/sailfish-public-patch-sources

Sources for all my SailfishOS patches

Primary LanguageQMLGNU General Public License v3.0GPL-3.0

Source code for SailfishOS patches

This repository includes the sources for all my SailfishOS patches. They can be installed either from the Patchmanager Web Catalog or from Openrepos.

Discussions and feedback are invited in the dedicated thread on the SailfishOS forum. If you like my work, you can buy me a coffee through Liberapay or Paypal.

Using patches

The easiest way to use the patches is through Storeman (Openrepos) or the Patchmanager. You can also download RPM packages manually and install them using File Browser or the terminal. The File Browser app can be installed from Jolla's official store.

Developing patches

You need sailfish-patch for development.

To build a patch, first prepare the working directory by running

sailfish-patch -u

in the respective patch directory. All original source packages will be downloaded and prepared for development.

Note: if a patch relies on proprietary packages from Jolla, you must first configure a working SSH connection so the sources can be downloaded via your SailfishOS device.

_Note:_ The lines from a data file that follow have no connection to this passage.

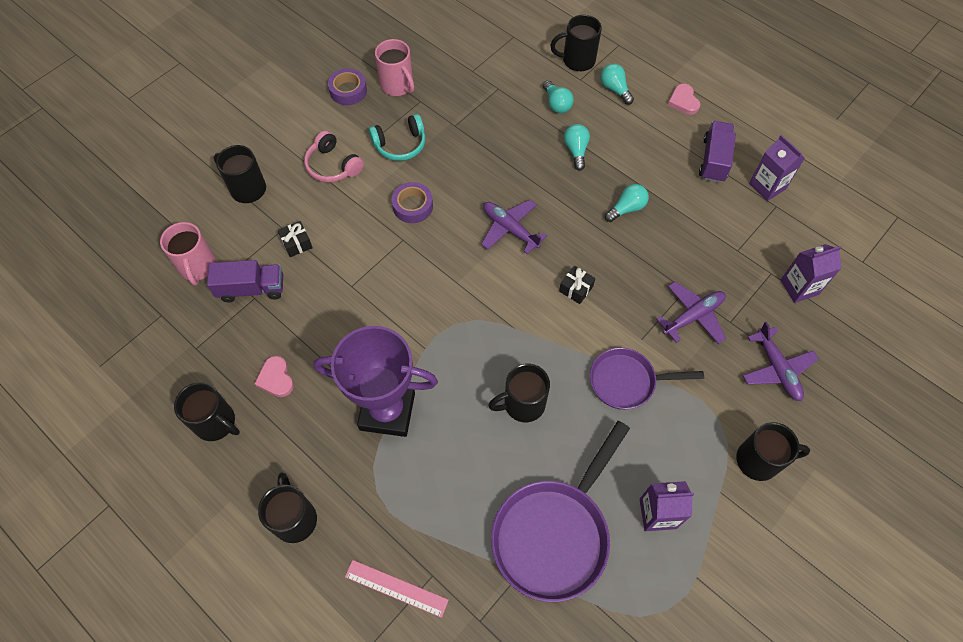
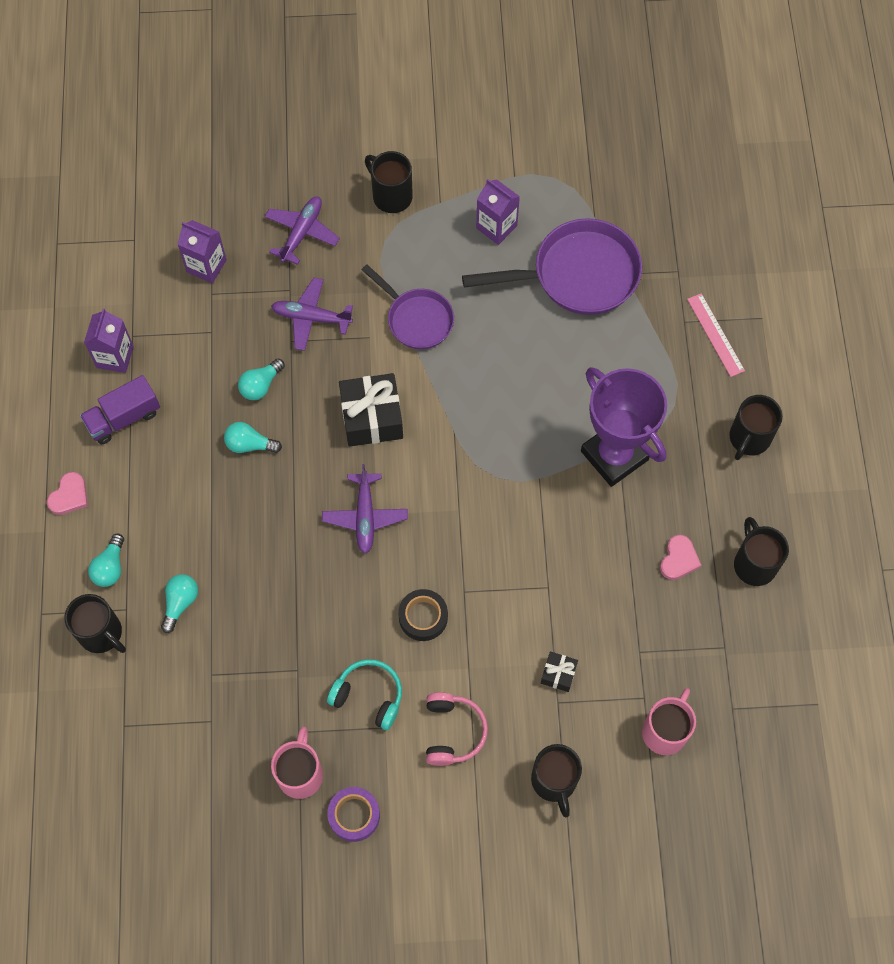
camera: 135 degrees left, 5 degrees up
purple truck [207,260,283,302] -> none
purple tape [392,182,433,223] -> black tape [398,589,448,641]
black mug [488,363,550,422] -> none
black gift [559,266,595,304] -> black gift [339,373,403,447], size x2.02
turquoise light bulb [564,124,590,171] -> turquoise light bulb moved to [238,359,285,400]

You can then build the patch by running

sailfish-patch -b

and publish it directly to your device (via SSH) by running

sailfish-patch -p

These options can be combined:

sailfish-patch -u -b -p

will prepare, update, build, and install the patch in one run.

Some patches require you to restart certain services on the phone before the changes will be visible. Most patches provide the necessary commands and the sailfish-patch tool will offer to run them for you. Alternatively, you can also restart services through Patchmanager (see the pulley menu on the settings page) or the settings app (system settings → utilities → restart homescreen).

Note: the sailfish-patch tool will automatically restart the maliit server for keyboard patches. The manual command is: systemctl --user restart maliit-server

License

Each patch defines its content license in the CONFIG file, and each directory contains a copy of the license text in the COPYING file. Most, if not all, patches are released under the terms of GPL-3.0-or-later.